Segment Start: PASSAGE

Nady got a hit with RISP yesterday.....can you believe that?...Cameron is having a miserable season, with a .251 AVG in 259 AB's he has 9 homers and 32 RBI....

Fron the San Diego Tribune today..

]

Cameron was hitless in four at-bats yesterday, although he drew a walk in the first and scored the Padres' first run after stealing second. Cameron is 0-for-13 in his last three games after a 20-game run that saw him get eight homers, three triples and five doubles while hitting .304.




What's up with Piazza, he looks like a bum


seawolf17
Jul 05 2006 03:03 PM

="metirish"]What's up with Piazza, he looks like a bum



Plus his head got really tiny.

metirish
Jul 27 2006 09:55 AM

Since my last update on Cameron things have improved for him...go Mike....

Cam now has 15 home runs and 44 RBI, .351 OBP,.484 SLG AND .251AVG....

From padres.com

]

LOS ANGELES -- The Mike Cameron Show continued on Tuesday night in all its blazing glory. The Padres' center fielder did everything but pitch, and he probably could have done that judging by the strike he threw to Mike Piazza.
Cameron cracked a two-run homer and threw out a runner at home in a critical moment, carrying the Padres to a 7-3 victory over the Dodgers in front of 51,334 at Dodger Stadium.

Adrian Gonzalez, extending his hitting streak to 16 games, drove in three runs with a pair of doubles to join Cameron in the assault.

With its third win in a row, San Diego leads the National League West by 1 1/2 games over second-place Arizona, with San Francisco falling to third, two games off the pace. Los Angeles is 6 1/2 games out of first, its worst position all season, after losing for the seventh straight time and 12th in 13 games.

Since June 1, when he was finally recovered from a strained oblique that cost him the season's first three weeks, Cameron leads the Major Leagues with 31 extra-base hits -- one more than Seattle's Adrian Beltre, and two more than Toronto's Vernon Wells and Washington's Alfonso Soriano.

It's doubtful, in teammates' minds, that there has been a better player in the game over the past two months than the man who came from the New York Mets over the winter for Xavier Nady.

"Cam is hitting that point in his career where everything is coming together," said teammate Eric Young, "and he really knows the type of player he is and what he's capable of doing.

"Take away that first month when he came back and was just getting in the flow, and we'd be talking Player of the Week awards and MVP consideration.

"That oblique takes a while to heal. You could see in Spring Training that Cammy was going to have a strong year. He's going to be one of the guys to carry us in the second half."

Segment End: PASSAGE
Segment Start: DATA EXCERPTS

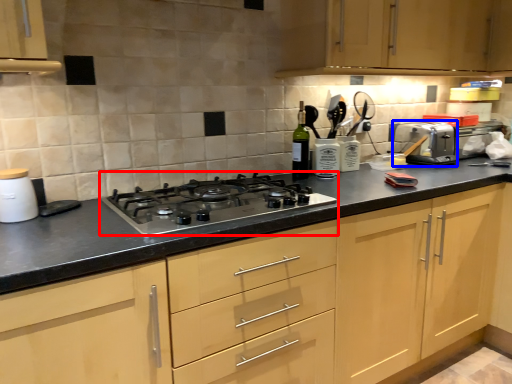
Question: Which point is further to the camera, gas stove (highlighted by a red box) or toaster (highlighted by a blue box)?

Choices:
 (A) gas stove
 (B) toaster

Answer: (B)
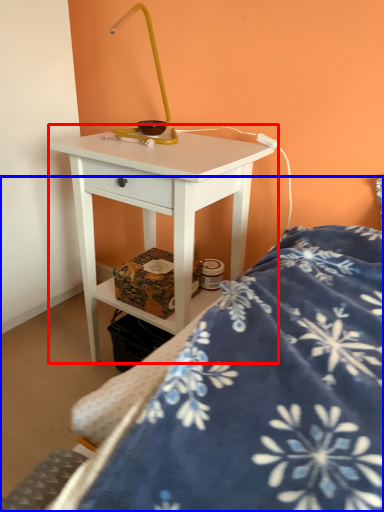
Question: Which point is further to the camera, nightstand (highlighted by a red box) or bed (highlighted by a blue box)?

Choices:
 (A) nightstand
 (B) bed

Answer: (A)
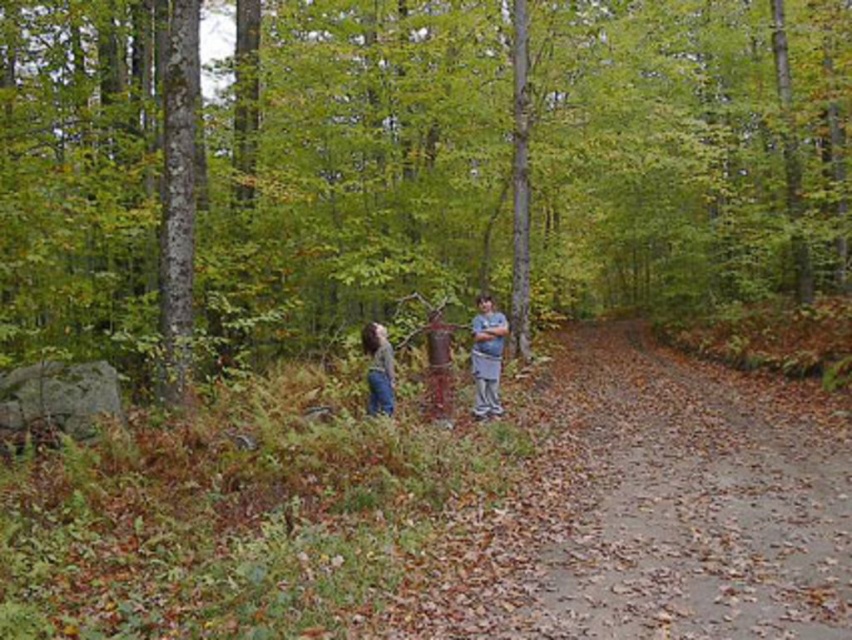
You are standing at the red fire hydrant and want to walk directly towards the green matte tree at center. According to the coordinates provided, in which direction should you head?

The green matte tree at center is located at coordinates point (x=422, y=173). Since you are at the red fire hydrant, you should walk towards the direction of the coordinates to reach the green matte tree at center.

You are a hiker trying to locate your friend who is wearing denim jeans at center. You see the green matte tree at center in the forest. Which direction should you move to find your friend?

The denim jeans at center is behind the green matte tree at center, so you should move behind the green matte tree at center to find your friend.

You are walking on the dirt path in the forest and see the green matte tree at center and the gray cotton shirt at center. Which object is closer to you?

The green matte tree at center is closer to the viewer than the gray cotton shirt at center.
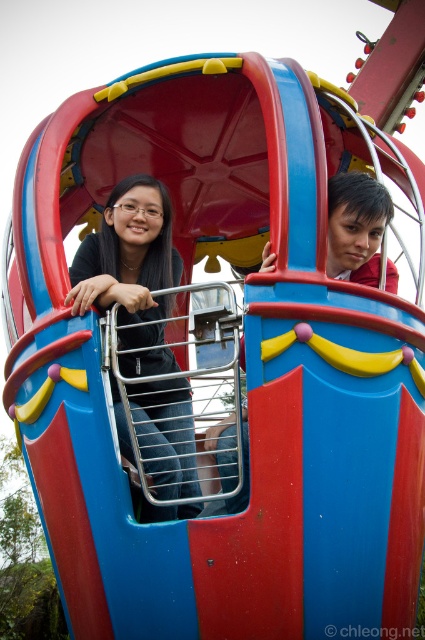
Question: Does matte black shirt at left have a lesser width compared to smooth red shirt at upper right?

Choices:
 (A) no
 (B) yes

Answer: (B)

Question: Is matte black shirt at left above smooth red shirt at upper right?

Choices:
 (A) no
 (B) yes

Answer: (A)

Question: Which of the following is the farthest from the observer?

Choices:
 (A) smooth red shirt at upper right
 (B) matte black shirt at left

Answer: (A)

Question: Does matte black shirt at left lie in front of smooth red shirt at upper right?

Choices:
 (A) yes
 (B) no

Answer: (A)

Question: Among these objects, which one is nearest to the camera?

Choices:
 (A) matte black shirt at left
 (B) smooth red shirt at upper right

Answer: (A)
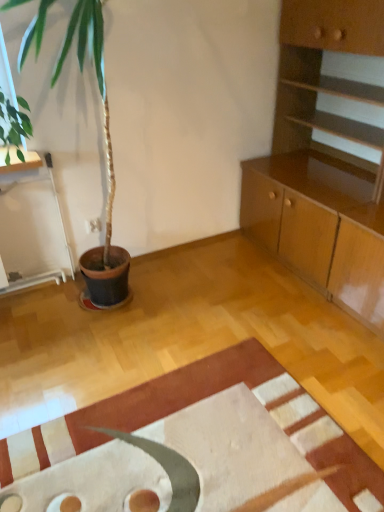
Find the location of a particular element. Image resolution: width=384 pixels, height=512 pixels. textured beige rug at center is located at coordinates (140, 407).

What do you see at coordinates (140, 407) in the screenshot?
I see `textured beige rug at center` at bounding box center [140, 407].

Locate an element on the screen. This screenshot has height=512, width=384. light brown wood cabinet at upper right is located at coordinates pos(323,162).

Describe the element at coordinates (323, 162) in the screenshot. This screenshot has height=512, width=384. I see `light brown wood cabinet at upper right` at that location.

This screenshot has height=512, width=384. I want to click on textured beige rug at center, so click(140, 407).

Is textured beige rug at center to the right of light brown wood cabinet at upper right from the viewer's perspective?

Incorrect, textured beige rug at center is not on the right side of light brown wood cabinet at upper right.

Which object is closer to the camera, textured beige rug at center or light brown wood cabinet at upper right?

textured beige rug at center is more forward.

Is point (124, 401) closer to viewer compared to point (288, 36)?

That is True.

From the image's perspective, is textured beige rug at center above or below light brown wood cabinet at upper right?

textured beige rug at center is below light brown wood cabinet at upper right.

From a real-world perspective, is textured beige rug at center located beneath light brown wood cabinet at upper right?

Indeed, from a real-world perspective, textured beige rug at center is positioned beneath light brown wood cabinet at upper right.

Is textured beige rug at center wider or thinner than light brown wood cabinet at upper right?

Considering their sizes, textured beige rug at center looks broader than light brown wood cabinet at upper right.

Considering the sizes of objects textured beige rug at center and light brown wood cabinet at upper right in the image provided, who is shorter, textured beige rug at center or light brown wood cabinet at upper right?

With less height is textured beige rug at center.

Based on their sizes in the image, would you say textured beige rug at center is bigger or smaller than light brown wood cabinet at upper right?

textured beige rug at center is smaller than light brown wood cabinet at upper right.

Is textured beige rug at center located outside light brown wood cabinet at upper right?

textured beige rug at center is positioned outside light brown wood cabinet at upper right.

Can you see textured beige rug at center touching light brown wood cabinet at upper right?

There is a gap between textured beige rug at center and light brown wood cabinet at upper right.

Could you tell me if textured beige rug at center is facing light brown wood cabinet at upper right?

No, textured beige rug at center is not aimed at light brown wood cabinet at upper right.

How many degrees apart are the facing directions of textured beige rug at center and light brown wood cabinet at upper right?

Segment End: DATA EXCERPTS

▸ REQUIRED TASKS
1 > Write out the rows exactly, starting at the first row and ending at the line containing "You are a hiker", with both ends included. Leave the pictures out of your answer.
2 > Resume the forum thread about Mike Cameron's season with the Padres, starting after its last sentence.

▸ RESULTS FOR EACH TASK
1 >
Question: Which point is further to the camera, gas stove (highlighted by a red box) or toaster (highlighted by a blue box)?

Choices:
 (A) gas stove
 (B) toaster

Answer: (B)
Question: Which point is further to the camera, nightstand (highlighted by a red box) or bed (highlighted by a blue box)?

Choices:
 (A) nightstand
 (B) bed

Answer: (A)
You are standing at the red fire hydrant and want to walk directly towards the green matte tree at center. According to the coordinates provided, in which direction should you head?

The green matte tree at center is located at coordinates point (x=422, y=173). Since you are at the red fire hydrant, you should walk towards the direction of the coordinates to reach the green matte tree at center.

You are a hiker trying to locate your friend who is wearing denim jeans at center. You see the green matte tree at center in the forest. Which direction should you move to find your friend?

2 >
The Padres were reeling with losses in the first three games of the series in San Francisco when Cameron tripled leading off Sunday's 12th inning -- after Terrmel Sledge's homer had forced extra innings -- and scored on Young's sacrifice fly for the game-winner.

Heading south, Cameron powered a 441-foot monster blast worth three runs in Monday night's win at Dodger Stadium, and he launched his third homer in four days and 15th of the season against southpaw Mark Hendrickson (4-12) to stake Chan Ho Park to a 2-0 lead in Tuesday night's third inning after Young had been hit by a pitch.

"I've been squaring it up a whole lot lately," Cameron said, grinning. "If it wasn't for [Giants center fielder Steve] Finley, I'd have some more [extra-base hits]."

The contribution Cameron felt best about Tuesday night was his one-hop strike to Piazza to cut down Toby Hall trying to score the potential tying run in the sixth from second base on J.D. Drew's line-drive single.

As he does so effortlessly, Cameron got quickly to the ball and launched it in a place where Piazza could make a clean tag.

"Any time you can make a play to stop the other team's offensive momentum," Cameron said, "that kind of sets them back a little bit. It allowed us to come back and get some more runs."

Park (7-6) went six innings, giving up three runs on 10 hits, to secure the win against his original team. Alan Embree, Cla Meredith and Jon Adkins were perfect in the seventh, eighth and ninth, giving Scott Linebrink and Trevor Hoffman the night off. Meredith has retired the last 16 hitters he's faced.

"Honestly, I didn't realize they had that many hits," Park said. "I made good pitches, and they got some broken-bat hits and ground balls in holes. But I kept throwing good pitches, down in the strike zone, and got ground balls. That was good. It helps a lot to get ground balls like that."

It also helps to get a throw like the one uncorked by Cameron, Park added.

"That was big-time," Park said. "Cameron was the MVP the last couple of games."

After Cameron's two-run blast against Hendrickson, Kenny Lofton halved the deficit in the fourth with his first homer of the season. The Dodgers drew even in the fifth on Rafael Furcal's RBI double.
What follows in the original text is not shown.